Provided records section start

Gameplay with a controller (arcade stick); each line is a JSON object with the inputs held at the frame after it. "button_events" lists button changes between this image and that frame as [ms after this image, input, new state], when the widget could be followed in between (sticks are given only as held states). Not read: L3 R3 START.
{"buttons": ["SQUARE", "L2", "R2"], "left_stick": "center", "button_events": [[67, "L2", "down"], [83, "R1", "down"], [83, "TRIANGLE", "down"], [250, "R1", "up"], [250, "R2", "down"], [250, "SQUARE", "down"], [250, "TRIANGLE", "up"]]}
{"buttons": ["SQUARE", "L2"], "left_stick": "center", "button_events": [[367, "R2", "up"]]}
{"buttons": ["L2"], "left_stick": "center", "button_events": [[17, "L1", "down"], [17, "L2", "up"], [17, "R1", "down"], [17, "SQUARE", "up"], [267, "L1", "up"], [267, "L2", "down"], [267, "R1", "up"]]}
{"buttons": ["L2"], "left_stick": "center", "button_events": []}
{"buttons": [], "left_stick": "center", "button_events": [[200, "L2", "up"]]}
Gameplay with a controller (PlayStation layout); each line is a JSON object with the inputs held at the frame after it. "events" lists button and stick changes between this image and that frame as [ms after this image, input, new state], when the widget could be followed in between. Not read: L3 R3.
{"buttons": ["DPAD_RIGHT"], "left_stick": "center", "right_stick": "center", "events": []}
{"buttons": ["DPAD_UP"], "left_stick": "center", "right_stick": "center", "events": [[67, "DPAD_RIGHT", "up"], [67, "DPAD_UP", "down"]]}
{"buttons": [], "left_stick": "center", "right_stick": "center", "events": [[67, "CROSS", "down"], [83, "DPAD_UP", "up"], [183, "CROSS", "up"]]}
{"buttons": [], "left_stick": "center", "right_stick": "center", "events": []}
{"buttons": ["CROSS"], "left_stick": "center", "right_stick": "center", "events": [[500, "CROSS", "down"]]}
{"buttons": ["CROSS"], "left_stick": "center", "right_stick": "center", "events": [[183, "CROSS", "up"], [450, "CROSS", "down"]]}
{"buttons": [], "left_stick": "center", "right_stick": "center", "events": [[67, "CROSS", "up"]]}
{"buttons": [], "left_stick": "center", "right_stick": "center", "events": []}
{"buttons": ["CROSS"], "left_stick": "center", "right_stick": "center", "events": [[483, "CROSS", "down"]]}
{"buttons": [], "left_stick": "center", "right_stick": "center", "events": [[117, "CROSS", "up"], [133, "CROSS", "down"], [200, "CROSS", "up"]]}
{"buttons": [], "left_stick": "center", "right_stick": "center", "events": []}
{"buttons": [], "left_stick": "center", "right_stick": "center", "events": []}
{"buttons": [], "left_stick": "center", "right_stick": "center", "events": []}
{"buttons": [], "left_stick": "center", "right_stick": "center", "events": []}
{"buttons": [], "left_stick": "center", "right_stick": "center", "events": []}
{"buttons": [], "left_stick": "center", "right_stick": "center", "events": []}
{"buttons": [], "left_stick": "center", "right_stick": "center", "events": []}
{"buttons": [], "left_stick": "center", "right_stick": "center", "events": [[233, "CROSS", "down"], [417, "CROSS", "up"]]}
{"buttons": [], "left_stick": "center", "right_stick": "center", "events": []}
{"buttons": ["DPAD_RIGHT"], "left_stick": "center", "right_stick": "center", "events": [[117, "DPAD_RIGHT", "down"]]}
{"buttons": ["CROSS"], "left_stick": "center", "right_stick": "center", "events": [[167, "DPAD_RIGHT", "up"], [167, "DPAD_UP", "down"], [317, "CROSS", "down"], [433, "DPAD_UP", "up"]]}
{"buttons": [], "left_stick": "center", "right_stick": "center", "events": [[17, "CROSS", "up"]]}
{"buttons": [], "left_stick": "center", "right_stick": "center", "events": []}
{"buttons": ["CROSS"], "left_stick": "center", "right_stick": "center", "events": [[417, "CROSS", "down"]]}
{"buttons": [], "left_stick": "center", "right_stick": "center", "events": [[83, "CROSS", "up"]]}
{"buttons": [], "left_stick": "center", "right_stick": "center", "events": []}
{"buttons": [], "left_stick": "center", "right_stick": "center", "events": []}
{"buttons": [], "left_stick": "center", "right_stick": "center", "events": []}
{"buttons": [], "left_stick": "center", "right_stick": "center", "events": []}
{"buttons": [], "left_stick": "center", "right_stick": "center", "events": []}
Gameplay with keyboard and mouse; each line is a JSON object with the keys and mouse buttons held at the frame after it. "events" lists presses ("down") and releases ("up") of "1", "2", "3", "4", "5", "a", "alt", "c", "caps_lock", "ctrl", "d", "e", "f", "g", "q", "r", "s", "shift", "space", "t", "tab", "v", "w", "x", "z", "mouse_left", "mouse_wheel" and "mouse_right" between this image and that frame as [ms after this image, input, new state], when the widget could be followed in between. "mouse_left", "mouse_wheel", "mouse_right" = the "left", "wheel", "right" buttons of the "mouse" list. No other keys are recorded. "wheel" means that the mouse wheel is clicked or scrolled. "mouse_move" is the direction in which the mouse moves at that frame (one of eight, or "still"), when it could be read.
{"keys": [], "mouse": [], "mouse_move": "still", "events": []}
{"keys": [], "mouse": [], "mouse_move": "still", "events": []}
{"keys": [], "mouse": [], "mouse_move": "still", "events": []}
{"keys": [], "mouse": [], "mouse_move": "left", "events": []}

Provided records section end

What you are asked to do »
Which lines of the data above contain the string "inputs"? Copy each of them.

Exercise solution »
Gameplay with a controller (arcade stick); each line is a JSON object with the inputs held at the frame after it. "button_events" lists button changes between this image and that frame as [ms after this image, input, new state], when the widget could be followed in between (sticks are given only as held states). Not read: L3 R3 START.
Gameplay with a controller (PlayStation layout); each line is a JSON object with the inputs held at the frame after it. "events" lists button and stick changes between this image and that frame as [ms after this image, input, new state], when the widget could be followed in between. Not read: L3 R3.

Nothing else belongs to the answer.